When grime arrived in the early 2000s, with MCs, DJs and producers darting between bedroom studios, pirate radio stations and vinyl cutters, often at a moment's notice, they confronted stereotypes with labels like No Hats No Hoods and artists such as Dizzee Rascal and Wiley succeeded in bringing their soundtrack to mass audiences, becoming hoodie-clad heroes of a generation.

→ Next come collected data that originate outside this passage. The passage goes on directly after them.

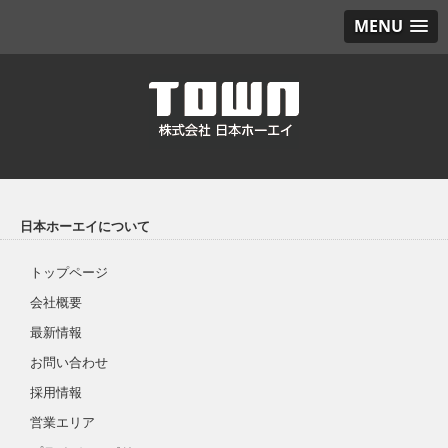
MENU
日本ホーエイについて
トップページ
会社概要
最新情報
お問い合わせ
採用情報
営業エリア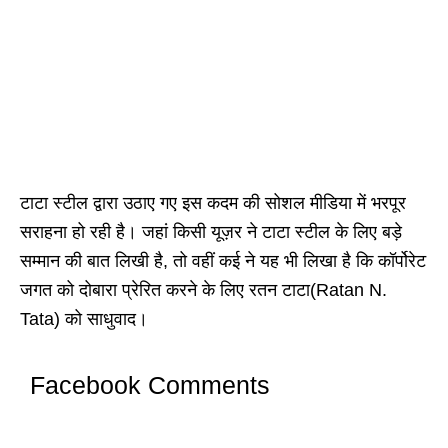
टाटा स्टील द्वारा उठाए गए इस कदम की सोशल मीडिया में भरपूर
सराहना हो रही है। जहां किसी यूज़र ने टाटा स्टील के लिए बड़े
सम्मान की बात लिखी है, तो वहीं कई ने यह भी लिखा है कि कॉर्पोरेट
जगत को दोबारा प्रेरित करने के लिए रतन टाटा(Ratan N.
Tata) को साधुवाद।
Facebook Comments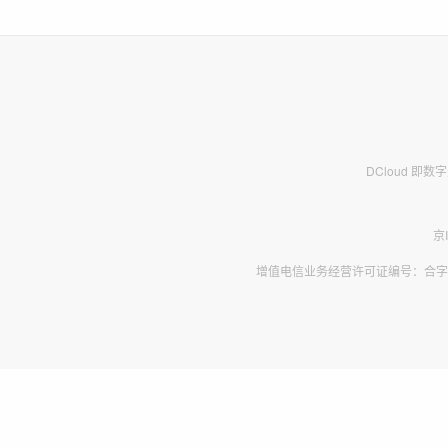
DCloud 即
京
增值电信业务经营许可证编号：合字B2-2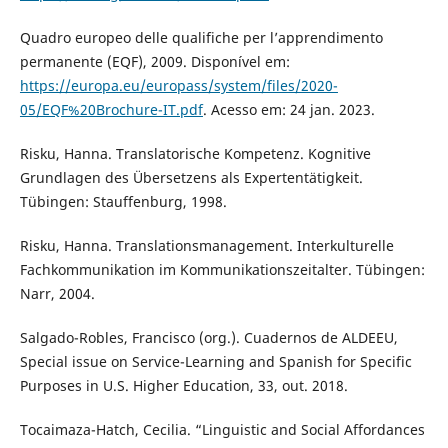
Quadro europeo delle qualifiche per l’apprendimento
permanente (EQF), 2009. Disponível em:
https://europa.eu/europass/system/files/2020-
05/EQF%20Brochure-IT.pdf
. Acesso em: 24 jan. 2023.
Risku, Hanna. Translatorische Kompetenz. Kognitive
Grundlagen des Übersetzens als Expertentätigkeit.
Tübingen: Stauffenburg, 1998.
Risku, Hanna. Translationsmanagement. Interkulturelle
Fachkommunikation im Kommunikationszeitalter. Tübingen:
Narr, 2004.
Salgado-Robles, Francisco (org.). Cuadernos de ALDEEU,
Special issue on Service-Learning and Spanish for Specific
Purposes in U.S. Higher Education, 33, out. 2018.
Tocaimaza-Hatch, Cecilia. “Linguistic and Social Affordances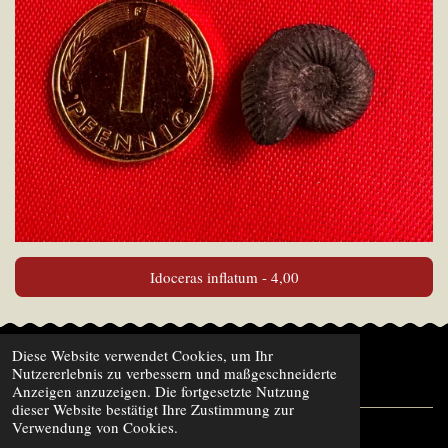
Idoceras inflatum - 4,00
Diese Website verwendet Cookies, um Ihr
Impressum - Datenschutz
Nutzererlebnis zu verbessern und maßgeschneiderte
Anzeigen anzuzeigen. Die fortgesetzte Nutzung
dieser Website bestätigt Ihre Zustimmung zur
Verwendung von Cookies.
© 2024 - 2026 HamburgFossilsHub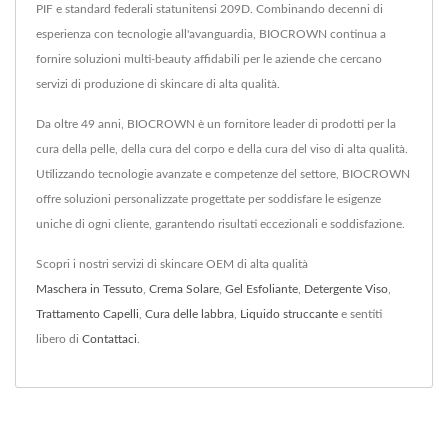
PIF e standard federali statunitensi 209D. Combinando decenni di
esperienza con tecnologie all'avanguardia, BIOCROWN continua a
fornire soluzioni multi-beauty affidabili per le aziende che cercano
servizi di produzione di skincare di alta qualità.
Da oltre 49 anni, BIOCROWN è un fornitore leader di prodotti per la
cura della pelle, della cura del corpo e della cura del viso di alta qualità.
Utilizzando tecnologie avanzate e competenze del settore, BIOCROWN
offre soluzioni personalizzate progettate per soddisfare le esigenze
uniche di ogni cliente, garantendo risultati eccezionali e soddisfazione.
Scopri i nostri servizi di skincare OEM di alta qualità
Maschera in Tessuto
,
Crema Solare
,
Gel Esfoliante
,
Detergente Viso
,
Trattamento Capelli
,
Cura delle labbra
,
Liquido struccante
e sentiti
libero di
Contattaci
.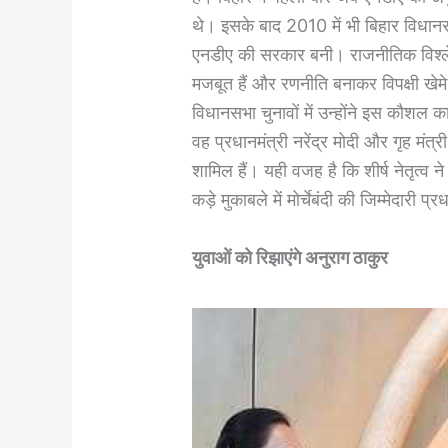
थे। इसके बाद 2010 में भी बिहार विधानसभा
एनडीए की सरकार बनी। राजनीतिक विश्लेषक
मजबूत हैं और रणनीति बनाकर विपक्षी खेमे
विधानसभा चुनावों में उन्होंने इस कौशल
वह प्रधानमंत्री नरेंद्र मोदी और गृह मंत
शामिल हैं। यही वजह है कि शीर्ष नेतृत्व
कड़े मुकाबले में मोर्चेबंदी की जिम्मेदारी प्
युवाओं को रिझाएंगे अनुराग ठाकुर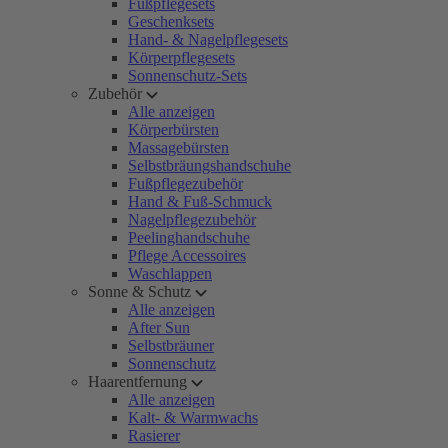
Fußpflegesets
Geschenksets
Hand- & Nagelpflegesets
Körperpflegesets
Sonnenschutz-Sets
Zubehör
Alle anzeigen
Körperbürsten
Massagebürsten
Selbstbräungshandschuhe
Fußpflegezubehör
Hand & Fuß-Schmuck
Nagelpflegezubehör
Peelinghandschuhe
Pflege Accessoires
Waschlappen
Sonne & Schutz
Alle anzeigen
After Sun
Selbstbräuner
Sonnenschutz
Haarentfernung
Alle anzeigen
Kalt- & Warmwachs
Rasierer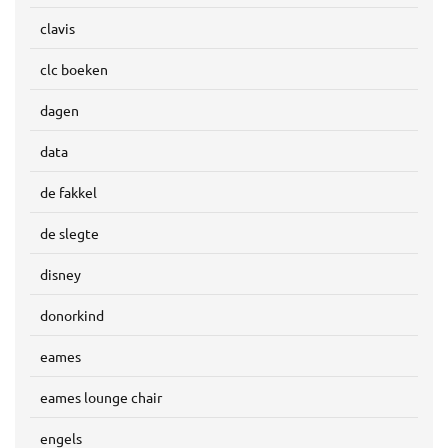
clavis
clc boeken
dagen
data
de fakkel
de slegte
disney
donorkind
eames
eames lounge chair
engels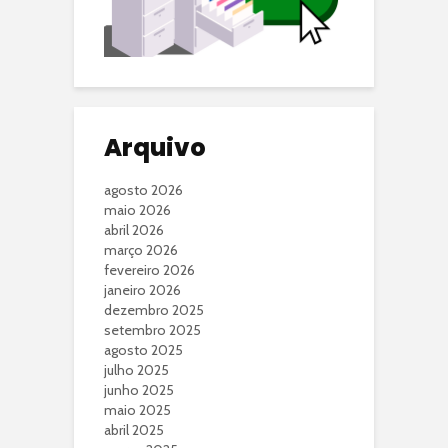
Arquivo
agosto 2026
maio 2026
abril 2026
março 2026
fevereiro 2026
janeiro 2026
dezembro 2025
setembro 2025
agosto 2025
julho 2025
junho 2025
maio 2025
abril 2025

Designers such as Nasir Mazhar took their cue by intertwining the scene with his label, bringing grime via tailored logo-covered tracksuits to the Men's shows in London. Mazhar associates the hoodie with "life" and shares his thoughts with us on its influence in fashion, "The hoodie has become prevalent on the runway because its loosing its former negative connotations and is starting to be seen in a new light". When asked if he thought the hoodie is still synonymous with urban culture or whether it has been appropriated by fashion, he simply said, "Fashion is urban culture". This recent hoodie renaissance however should not be confused with high fashion becoming more "accessible" and "democratic". It owes as much to cultural appropriation as it does increased social mobility.
Fashion's whimsically detached mantra of "elitism for all" fills much of the journalism surrounding these particular collections. But it's hard to see how paying almost £500 for a hoodie can tap into the original iconoclastic and aggressive spirit of the hoodie.